Assigned task — Please report how many lines in the following material hold the string "ΓΑΣΤΡΕΝΤΕΡΟΛΟΓΙΚΟ", giving only the number.

+ + + + + + +

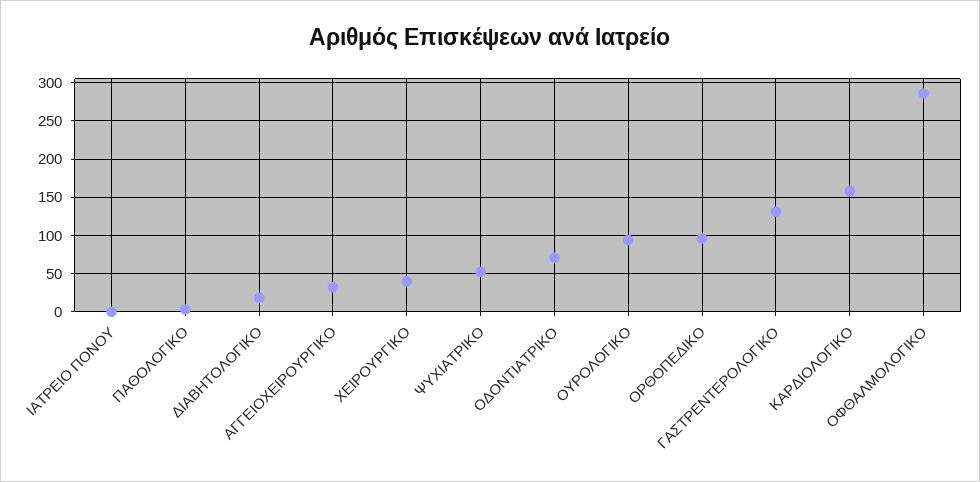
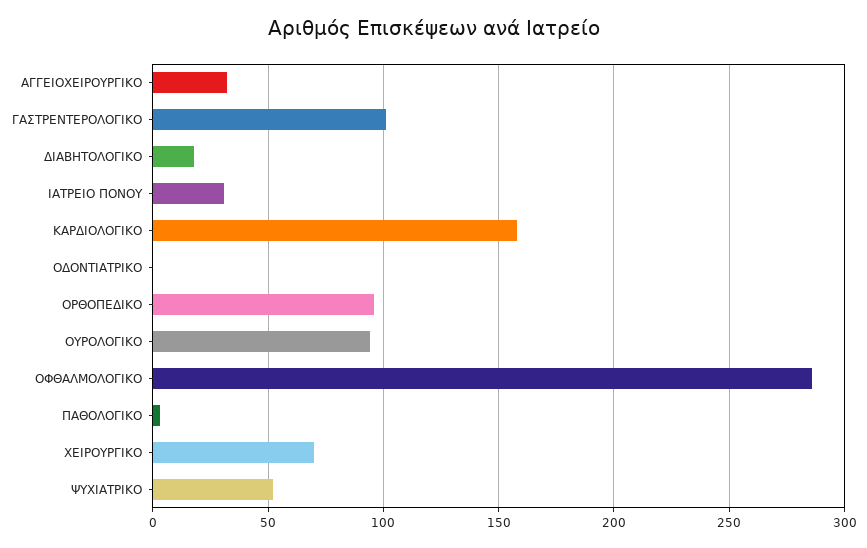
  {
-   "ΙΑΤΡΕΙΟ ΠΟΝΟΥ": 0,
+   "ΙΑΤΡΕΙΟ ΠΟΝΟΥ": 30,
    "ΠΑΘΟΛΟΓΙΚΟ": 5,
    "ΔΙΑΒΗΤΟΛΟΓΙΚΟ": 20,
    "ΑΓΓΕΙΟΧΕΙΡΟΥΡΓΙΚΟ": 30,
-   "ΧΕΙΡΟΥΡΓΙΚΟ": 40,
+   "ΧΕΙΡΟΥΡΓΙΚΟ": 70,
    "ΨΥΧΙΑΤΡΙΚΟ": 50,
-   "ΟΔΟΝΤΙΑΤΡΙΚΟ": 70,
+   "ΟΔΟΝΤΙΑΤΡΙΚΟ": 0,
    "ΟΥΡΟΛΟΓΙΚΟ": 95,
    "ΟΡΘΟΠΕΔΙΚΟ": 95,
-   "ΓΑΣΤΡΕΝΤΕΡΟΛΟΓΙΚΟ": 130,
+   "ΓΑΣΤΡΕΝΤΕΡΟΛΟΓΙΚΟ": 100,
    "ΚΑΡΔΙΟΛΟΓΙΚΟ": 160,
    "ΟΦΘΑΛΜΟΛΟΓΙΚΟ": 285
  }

+ + + + + + +

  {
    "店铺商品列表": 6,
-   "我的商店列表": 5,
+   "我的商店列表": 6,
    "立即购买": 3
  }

+ + + + + + +

Task output — 2